■ Data for analysis:
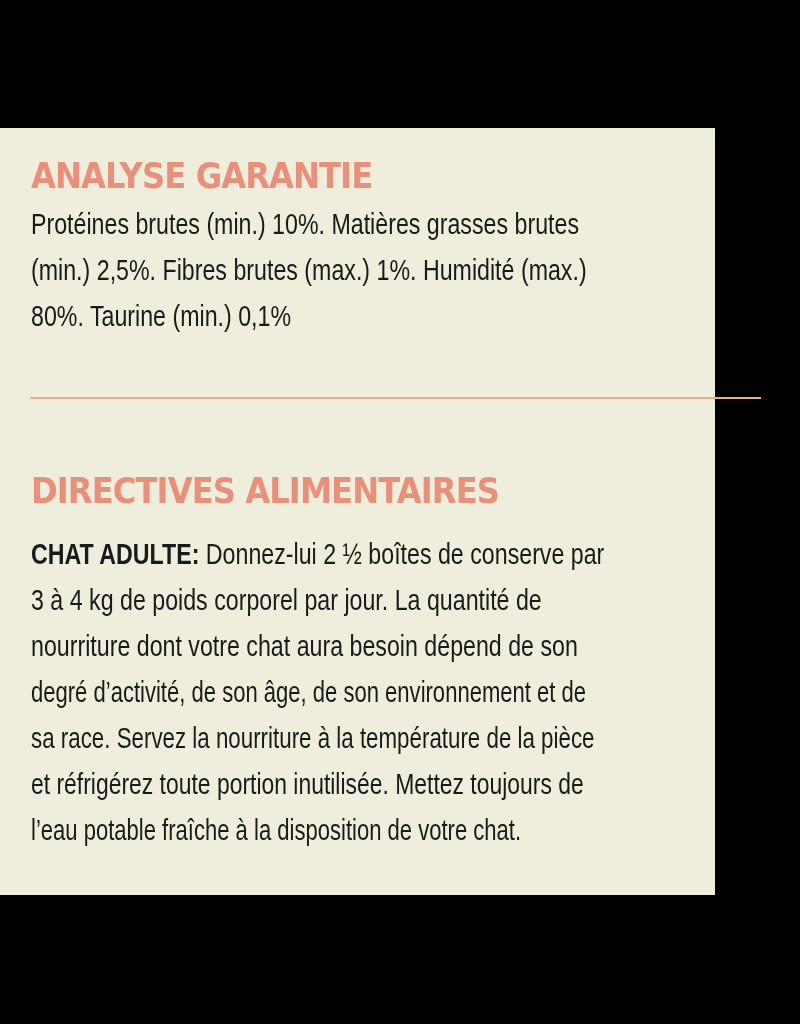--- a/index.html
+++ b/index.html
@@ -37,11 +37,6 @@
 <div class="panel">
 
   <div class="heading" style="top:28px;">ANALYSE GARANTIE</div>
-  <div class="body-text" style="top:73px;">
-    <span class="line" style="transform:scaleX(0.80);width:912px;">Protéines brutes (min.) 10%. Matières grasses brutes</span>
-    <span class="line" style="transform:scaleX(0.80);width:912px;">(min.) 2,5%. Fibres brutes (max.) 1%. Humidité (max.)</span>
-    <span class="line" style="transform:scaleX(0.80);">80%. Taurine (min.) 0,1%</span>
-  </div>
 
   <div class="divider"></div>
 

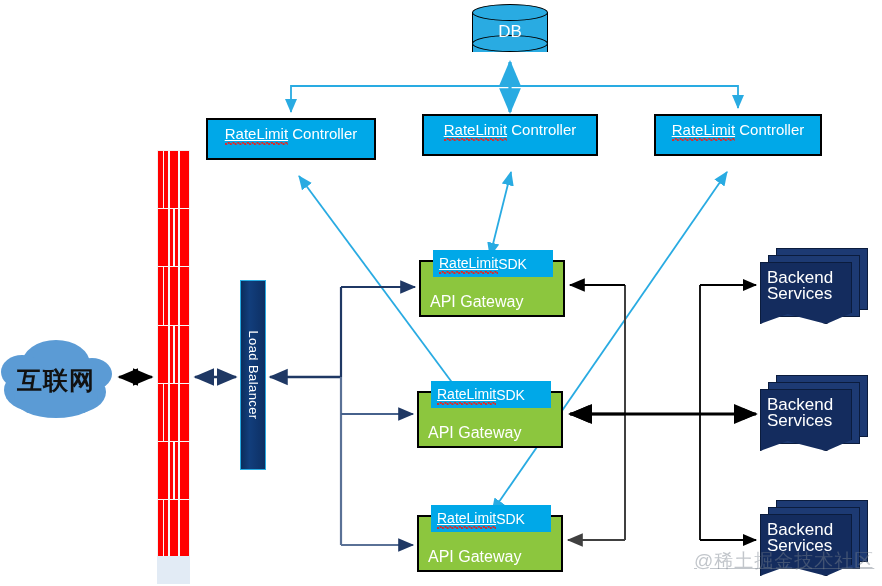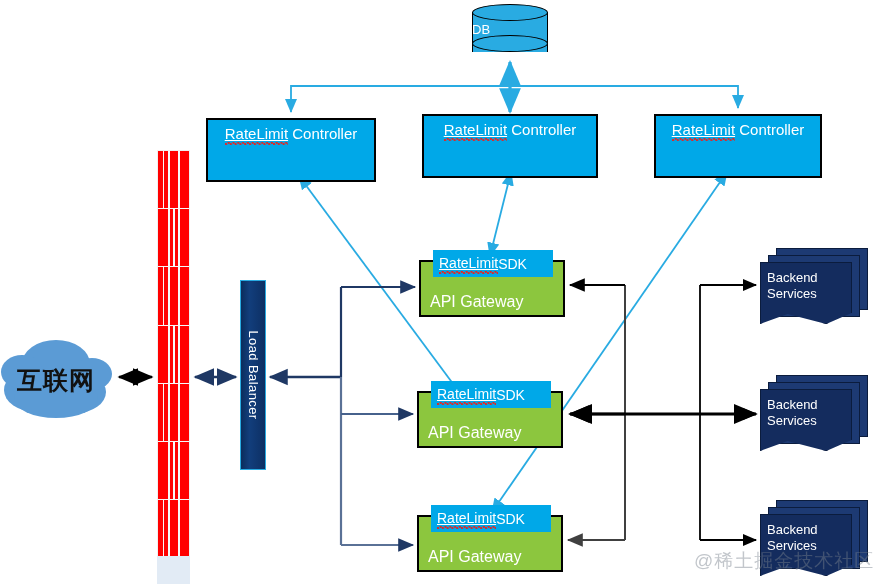--- a/index.html
+++ b/index.html
@@ -152,7 +152,8 @@
     position: absolute;
     left: 0; top: 18px;
     width: 76px;
-    font-size: 13px;
+    text-align: center;
+    font-size: 17px;
     color: #ffffff;
     z-index: 4;
   }

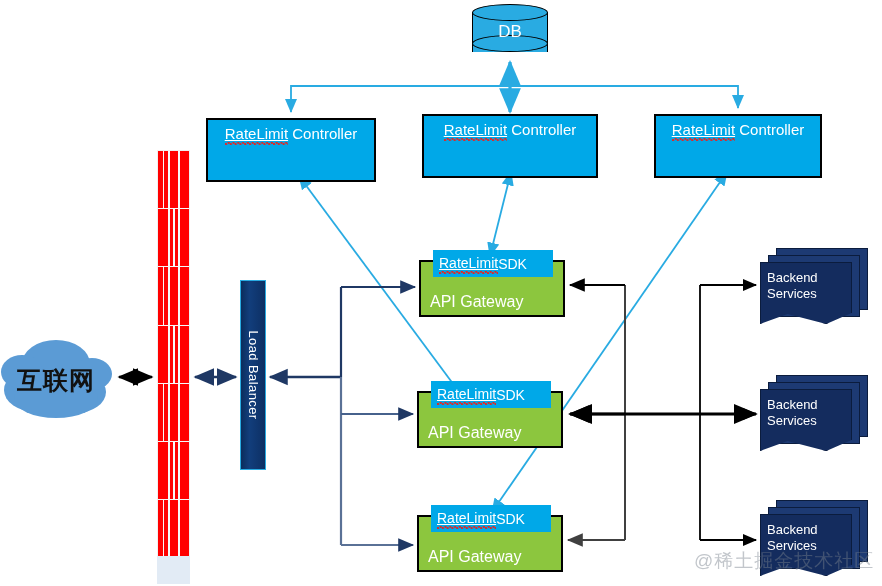--- a/index.html
+++ b/index.html
@@ -161,7 +161,7 @@
   
   .controller {
     position: absolute;
-    height: 64px;
+    height: 42px;
     background: #00a8e8;
     border: 2px solid #000000;
     box-sizing: border-box;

■ Work task: Reproduce, word for word, only the lines in the records above from the line with "1%. Humidité (max.)</span>" through the line with "-152,7 +152,8 @@", including both ends; omit the pictures.

■ Problem solution:
-    <span class="line" style="transform:scaleX(0.80);width:912px;">(min.) 2,5%. Fibres brutes (max.) 1%. Humidité (max.)</span>
-    <span class="line" style="transform:scaleX(0.80);">80%. Taurine (min.) 0,1%</span>
-  </div>
 
   <div class="divider"></div>
 

--- a/index.html
+++ b/index.html
@@ -152,7 +152,8 @@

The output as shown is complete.